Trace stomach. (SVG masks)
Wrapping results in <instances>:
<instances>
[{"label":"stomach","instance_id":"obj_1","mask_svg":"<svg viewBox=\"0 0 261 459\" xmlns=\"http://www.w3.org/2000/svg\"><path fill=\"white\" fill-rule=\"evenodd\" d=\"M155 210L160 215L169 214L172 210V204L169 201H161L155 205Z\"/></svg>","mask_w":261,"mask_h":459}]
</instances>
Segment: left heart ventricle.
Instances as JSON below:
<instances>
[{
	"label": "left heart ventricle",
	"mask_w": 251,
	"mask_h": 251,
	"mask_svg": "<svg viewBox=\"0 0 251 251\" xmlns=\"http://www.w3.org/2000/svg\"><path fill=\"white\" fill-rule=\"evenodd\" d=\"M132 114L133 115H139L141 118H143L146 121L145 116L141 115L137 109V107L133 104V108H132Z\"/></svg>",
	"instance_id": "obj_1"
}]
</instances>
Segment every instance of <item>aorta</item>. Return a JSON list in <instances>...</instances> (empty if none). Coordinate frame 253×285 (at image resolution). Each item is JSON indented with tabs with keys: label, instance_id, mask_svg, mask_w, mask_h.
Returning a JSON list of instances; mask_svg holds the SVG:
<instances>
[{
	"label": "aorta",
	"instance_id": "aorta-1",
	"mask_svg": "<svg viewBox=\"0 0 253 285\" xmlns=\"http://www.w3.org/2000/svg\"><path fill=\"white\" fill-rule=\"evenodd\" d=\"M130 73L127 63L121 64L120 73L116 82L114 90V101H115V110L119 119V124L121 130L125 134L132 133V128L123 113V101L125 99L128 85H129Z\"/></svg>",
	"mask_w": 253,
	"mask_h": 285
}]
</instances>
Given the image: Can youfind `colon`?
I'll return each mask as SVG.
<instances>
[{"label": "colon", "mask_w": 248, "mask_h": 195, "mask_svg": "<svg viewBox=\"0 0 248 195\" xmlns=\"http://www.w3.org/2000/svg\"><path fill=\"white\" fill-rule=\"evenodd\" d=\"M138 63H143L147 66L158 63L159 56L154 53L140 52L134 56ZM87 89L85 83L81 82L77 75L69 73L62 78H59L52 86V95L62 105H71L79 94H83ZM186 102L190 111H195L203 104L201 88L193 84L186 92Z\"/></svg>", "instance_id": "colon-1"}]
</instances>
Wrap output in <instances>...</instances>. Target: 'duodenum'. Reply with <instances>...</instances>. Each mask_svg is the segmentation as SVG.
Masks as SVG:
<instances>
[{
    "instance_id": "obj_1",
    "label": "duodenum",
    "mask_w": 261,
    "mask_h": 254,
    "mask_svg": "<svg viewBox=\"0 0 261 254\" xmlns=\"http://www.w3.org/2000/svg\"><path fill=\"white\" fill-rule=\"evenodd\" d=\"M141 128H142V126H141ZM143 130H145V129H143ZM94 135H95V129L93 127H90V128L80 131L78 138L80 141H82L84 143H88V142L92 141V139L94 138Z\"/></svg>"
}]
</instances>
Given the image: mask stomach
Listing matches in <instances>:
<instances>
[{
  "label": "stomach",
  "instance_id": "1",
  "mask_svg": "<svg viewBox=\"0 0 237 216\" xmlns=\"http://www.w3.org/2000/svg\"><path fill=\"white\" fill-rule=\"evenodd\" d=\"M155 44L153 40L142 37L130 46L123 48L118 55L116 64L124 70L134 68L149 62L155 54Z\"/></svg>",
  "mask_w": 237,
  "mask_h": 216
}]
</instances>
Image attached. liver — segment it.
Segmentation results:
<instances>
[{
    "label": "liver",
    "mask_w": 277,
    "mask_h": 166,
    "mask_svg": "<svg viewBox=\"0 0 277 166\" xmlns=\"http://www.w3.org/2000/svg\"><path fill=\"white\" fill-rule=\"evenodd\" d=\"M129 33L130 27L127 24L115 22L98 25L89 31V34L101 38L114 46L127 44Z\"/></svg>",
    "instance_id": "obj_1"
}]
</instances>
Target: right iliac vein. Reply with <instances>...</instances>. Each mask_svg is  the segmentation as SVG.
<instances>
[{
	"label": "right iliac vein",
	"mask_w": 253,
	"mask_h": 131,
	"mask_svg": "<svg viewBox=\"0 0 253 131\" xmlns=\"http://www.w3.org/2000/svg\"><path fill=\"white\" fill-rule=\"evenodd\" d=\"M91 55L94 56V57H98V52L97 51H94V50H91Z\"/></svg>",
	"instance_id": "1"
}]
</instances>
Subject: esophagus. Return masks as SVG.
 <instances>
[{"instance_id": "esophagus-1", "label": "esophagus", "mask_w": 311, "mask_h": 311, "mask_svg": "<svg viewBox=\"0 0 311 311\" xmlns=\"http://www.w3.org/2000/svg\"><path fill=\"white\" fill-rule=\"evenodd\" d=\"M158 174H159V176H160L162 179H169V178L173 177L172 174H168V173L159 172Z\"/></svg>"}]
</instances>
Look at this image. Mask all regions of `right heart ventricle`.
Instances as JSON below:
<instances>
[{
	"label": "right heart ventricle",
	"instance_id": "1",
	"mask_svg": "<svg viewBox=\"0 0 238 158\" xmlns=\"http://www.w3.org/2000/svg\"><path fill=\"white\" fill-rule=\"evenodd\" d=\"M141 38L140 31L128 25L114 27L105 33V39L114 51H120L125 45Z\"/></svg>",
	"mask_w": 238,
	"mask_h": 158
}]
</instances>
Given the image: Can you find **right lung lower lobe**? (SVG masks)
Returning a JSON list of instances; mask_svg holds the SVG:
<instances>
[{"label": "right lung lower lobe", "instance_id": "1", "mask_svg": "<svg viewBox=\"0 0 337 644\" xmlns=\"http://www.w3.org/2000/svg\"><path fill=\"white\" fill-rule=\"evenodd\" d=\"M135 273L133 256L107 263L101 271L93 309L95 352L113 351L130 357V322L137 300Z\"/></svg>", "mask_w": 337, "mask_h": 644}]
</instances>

+---+

Please locate each line in the entries above that contains the word "heart" and copy those lines out in full.

Segment: left heart ventricle.
	"label": "left heart ventricle",
Look at this image. Mask all regions of `right heart ventricle`.
	"label": "right heart ventricle",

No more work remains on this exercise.